Qa-'ing considering there's some automated test coverage. We will monitor bugzilla and other feedback for issues on nightly.

Comment 21

[:Gavin Sharp [email: gavin@gavinsharp.com]]

(In reply to :Paolo Amadini from comment #17)
> I checked in the patch, though I had to take out the delayed initialization
> on Android because some automated tests show that early initialization is
> still required by the Java code that accesses the logins database.

This sounds like perhaps a bug that should be filed against Fennec?

Comment 22

[:Paolo Amadini]

(In reply to :Gavin Sharp (email gavin@gavinsharp.com) from comment #21)
> (In reply to :Paolo Amadini from comment #17)
> > I checked in the patch, though I had to take out the delayed initialization
> > on Android because some automated tests show that early initialization is
> > still required by the Java code that accesses the logins database.
> 
> This sounds like perhaps a bug that should be filed against Fennec?

I filed bug 1012677, thanks for the suggestion!

Comment 23

[Mike Kaply [:mkaply]]

Is there some way to force initialization of the password manager?

We have an extension that shows a login dialog before the browser window is up (it's proxy stuff), and we'd like to use the login manager to store credentials.

In Firefox 24 this worked fine, in Firefox 31, we get 

[Exception... "[JavaScript Error: "this._storage is null" {file: "jar:file:///C:/Users/Mike%20Kaply/Desktop/everyware/Browser/omni.ja!/components/nsLoginManager.js" line: 323}]'[JavaScript Error: "this._storage is null" {file: "jar:file:///C:/Users/Mike%20Kaply/Desktop/everyware/Browser/omni.ja!/components/nsLoginManager.js" line: 323}]' when calling method: [nsILoginManager::findLogins]"  nsresult: "0x80570021 (NS_ERROR_XPC_JAVASCRIPT_ERROR_WITH_DETAILS)"

Comment 24

[:Paolo Amadini]

(In reply to Mike Kaply (:mkaply) from comment #23)
> Is there some way to force initialization of the password manager?

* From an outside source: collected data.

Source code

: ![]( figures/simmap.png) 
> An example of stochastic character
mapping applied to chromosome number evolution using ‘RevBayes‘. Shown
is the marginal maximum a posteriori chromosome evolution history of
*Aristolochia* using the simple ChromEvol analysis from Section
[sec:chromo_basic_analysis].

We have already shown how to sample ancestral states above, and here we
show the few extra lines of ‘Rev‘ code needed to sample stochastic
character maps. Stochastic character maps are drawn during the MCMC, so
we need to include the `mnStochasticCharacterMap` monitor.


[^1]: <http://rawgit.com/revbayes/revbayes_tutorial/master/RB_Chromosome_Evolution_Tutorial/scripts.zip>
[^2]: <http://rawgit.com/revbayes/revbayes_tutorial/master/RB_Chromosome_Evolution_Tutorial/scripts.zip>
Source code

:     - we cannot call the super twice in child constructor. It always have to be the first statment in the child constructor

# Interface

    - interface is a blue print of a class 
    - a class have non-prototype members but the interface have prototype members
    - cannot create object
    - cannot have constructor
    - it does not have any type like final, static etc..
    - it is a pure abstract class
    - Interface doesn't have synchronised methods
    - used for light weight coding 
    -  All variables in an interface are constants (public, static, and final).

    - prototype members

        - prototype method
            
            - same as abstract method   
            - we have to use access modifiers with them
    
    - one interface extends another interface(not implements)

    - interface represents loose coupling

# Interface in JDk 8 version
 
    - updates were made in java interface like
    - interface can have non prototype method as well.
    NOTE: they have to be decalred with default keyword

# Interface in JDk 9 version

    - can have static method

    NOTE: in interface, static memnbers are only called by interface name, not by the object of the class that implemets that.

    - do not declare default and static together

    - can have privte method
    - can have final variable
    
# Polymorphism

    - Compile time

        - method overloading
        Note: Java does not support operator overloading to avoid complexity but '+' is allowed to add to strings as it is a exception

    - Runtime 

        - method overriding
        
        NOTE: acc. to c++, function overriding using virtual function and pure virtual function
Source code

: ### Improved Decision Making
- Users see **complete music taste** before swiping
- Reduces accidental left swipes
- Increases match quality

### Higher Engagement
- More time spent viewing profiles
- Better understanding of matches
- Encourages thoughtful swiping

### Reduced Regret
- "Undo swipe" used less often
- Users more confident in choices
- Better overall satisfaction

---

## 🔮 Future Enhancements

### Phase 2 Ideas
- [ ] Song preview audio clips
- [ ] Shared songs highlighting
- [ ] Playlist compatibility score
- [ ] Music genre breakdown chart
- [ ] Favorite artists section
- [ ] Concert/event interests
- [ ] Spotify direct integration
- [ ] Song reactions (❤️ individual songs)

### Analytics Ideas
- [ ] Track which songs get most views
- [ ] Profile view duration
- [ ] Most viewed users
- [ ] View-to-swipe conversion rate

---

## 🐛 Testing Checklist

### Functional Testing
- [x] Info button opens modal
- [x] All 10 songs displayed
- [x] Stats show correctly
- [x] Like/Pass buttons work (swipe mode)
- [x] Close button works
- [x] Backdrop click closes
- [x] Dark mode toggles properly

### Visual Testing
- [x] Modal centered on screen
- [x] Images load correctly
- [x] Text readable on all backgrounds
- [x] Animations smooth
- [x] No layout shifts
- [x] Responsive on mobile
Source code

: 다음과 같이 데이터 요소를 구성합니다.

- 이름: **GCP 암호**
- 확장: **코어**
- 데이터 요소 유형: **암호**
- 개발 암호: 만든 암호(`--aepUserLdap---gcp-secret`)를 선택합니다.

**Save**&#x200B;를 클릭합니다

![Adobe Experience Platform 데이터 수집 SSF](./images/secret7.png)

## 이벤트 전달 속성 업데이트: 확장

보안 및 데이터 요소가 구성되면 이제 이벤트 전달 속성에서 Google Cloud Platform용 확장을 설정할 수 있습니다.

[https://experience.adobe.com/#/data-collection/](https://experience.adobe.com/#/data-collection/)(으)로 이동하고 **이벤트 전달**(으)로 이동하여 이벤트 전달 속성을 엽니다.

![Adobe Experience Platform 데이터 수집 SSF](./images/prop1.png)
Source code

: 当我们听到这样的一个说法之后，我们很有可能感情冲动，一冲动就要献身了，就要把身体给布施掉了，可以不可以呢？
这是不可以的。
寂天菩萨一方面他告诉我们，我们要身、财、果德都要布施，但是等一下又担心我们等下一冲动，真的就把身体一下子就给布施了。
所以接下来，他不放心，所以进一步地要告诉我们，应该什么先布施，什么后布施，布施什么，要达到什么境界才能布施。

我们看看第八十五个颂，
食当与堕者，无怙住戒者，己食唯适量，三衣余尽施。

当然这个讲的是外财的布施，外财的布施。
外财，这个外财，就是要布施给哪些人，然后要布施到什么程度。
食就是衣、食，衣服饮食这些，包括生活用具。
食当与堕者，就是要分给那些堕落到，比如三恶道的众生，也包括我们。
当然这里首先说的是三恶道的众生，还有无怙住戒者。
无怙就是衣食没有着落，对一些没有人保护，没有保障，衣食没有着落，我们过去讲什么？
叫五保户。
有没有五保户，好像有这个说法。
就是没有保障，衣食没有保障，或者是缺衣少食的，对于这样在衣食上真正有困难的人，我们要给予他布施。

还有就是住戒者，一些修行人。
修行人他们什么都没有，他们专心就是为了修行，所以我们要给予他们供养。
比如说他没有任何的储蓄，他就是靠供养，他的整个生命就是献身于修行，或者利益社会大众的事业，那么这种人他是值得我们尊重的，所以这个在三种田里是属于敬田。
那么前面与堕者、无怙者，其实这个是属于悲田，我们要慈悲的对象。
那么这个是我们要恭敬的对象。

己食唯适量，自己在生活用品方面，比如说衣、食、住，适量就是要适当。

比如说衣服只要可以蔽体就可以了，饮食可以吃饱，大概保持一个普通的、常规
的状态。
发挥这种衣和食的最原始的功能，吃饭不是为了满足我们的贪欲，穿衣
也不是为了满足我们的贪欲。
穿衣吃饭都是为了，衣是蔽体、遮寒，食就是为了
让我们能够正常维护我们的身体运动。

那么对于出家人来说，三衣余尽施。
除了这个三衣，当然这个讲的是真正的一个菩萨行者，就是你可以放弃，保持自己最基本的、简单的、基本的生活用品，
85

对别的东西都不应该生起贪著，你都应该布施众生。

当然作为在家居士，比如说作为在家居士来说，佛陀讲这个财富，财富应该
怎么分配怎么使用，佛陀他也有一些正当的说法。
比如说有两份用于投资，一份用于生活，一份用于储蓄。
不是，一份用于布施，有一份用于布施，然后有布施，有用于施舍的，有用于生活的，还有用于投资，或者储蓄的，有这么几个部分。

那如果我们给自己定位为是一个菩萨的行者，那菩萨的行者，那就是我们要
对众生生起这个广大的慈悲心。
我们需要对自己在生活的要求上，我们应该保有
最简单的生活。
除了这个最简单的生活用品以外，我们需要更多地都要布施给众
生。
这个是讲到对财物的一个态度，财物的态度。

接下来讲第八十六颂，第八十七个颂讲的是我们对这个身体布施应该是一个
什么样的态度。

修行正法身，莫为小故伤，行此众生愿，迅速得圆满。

You should wait on initializationPromise before making your login dialog visible or enabled:

http://mxr.mozilla.org/mozilla-central/source/toolkit/components/passwordmgr/nsILoginManager.idl#18

If you don't wait but use any of the nsILoginManager method, there is still a synchronous fallback, but it may be removed in the future.

Comment 25

[:Gavin Sharp [email: gavin@gavinsharp.com]]

(In reply to :Paolo Amadini from comment #24)
> If you don't wait but use any of the nsILoginManager method, there is still
> a synchronous fallback, but it may be removed in the future.

Comment 23 seems to suggest that something is going wrong with the synchronous fallback in this case?

Comment 26

[Mike Kaply [:mkaply]]

> Comment 23 seems to suggest that something is going wrong with the synchronous fallback in this case?

It's weirder than that, I realized.

I'm putting my extension in the distribution directory to have it run as early as possible, and it works on Firefox 24 but not Firefox 31. So it's not related to this bug. I'm going to do some debugging to figure out what happened.